Your talk was really comprehensively explaining all the nxp, comprehensively explaining all the nxp solution to bring gen I at the edge. Congratulations, I mean, nxp is doing a lot of fantastic work. We're running out of time. Maybe a very, very quick question from you know, generative AI and language models are subject of deep quantization. There are also approaches 1-bit, llm and the like.
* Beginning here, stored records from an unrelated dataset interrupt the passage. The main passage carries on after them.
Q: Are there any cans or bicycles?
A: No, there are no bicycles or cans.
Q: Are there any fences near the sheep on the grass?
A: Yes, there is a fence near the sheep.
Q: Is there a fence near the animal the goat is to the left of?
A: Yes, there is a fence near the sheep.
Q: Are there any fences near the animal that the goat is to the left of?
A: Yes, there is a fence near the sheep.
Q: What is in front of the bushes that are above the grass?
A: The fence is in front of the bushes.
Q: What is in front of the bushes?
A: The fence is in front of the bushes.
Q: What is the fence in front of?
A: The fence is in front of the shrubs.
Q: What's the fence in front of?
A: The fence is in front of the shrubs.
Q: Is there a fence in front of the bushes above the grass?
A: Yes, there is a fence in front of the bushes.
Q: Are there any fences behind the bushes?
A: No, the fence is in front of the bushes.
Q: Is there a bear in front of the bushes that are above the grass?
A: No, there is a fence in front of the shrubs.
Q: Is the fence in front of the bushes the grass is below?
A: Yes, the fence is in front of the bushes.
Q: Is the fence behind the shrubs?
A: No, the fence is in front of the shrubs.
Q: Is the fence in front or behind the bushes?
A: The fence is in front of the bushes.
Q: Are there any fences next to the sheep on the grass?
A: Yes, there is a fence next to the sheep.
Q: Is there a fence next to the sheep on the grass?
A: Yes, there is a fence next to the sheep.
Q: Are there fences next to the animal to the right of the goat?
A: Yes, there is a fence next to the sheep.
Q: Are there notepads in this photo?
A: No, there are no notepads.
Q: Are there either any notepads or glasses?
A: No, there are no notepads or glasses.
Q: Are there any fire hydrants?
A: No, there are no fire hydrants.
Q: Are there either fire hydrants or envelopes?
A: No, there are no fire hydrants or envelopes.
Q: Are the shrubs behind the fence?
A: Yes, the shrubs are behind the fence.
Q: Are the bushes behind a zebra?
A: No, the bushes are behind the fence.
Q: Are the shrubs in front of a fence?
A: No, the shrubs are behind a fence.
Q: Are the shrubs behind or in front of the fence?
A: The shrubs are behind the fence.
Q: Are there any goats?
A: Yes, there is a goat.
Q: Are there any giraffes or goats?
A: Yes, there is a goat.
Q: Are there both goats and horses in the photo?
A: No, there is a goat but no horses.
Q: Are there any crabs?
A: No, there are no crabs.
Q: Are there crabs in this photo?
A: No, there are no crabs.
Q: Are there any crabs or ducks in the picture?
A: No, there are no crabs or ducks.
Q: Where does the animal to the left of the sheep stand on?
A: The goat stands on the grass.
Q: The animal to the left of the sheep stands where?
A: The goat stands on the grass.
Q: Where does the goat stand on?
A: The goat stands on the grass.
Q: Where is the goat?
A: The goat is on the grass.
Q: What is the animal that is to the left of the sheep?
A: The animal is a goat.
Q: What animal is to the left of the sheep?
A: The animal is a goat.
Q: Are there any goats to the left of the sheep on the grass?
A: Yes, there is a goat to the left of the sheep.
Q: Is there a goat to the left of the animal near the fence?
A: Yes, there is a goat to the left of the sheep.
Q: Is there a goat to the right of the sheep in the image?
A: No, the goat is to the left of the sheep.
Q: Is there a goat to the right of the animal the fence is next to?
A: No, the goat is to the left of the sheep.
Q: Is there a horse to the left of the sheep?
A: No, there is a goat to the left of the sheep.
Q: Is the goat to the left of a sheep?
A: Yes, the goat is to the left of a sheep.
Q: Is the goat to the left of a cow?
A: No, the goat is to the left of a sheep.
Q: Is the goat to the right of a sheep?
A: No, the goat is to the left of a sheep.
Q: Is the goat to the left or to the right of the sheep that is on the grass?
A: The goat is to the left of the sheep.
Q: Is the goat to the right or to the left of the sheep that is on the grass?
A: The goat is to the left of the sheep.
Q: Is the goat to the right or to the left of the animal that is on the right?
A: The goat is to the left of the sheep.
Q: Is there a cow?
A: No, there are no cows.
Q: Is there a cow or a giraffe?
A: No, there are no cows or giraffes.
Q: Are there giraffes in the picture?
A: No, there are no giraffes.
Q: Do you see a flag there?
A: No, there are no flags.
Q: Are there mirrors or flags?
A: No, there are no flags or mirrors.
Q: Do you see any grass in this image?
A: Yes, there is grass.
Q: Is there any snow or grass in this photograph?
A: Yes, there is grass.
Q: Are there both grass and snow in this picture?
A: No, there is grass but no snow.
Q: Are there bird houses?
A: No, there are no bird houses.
Do you think your solutions are ready for such extreme quantized models?

Speaker 2:

yeah, well, um, definitely I don't think we are ready for one bit quantization at this moment for this kind of uh applications, but we are utilizing for llm's, four bits quantization and we know, uh from our tests that these use cases that we have shown are ready for creating very robust applications. So yeah, I mean all this is very new. There are a lot of new methods out there to be able to optimize these big models. I know in the future we are going to keep improving this.

Speaker 2:

This is something that is moving forward very quickly, but for now we are very happy to see that with 4-bits quantization we can shrink these big models and fit them into these discrete NPUs and allow everyone to start building applications that are very private and still leverage all these Gen AI technologies. So for vision encoders like Clip, we utilize 8-bits. We've seen that that gives the best accuracy with this type of models, but LLMs definitely. We are sticking with 4-bits for now.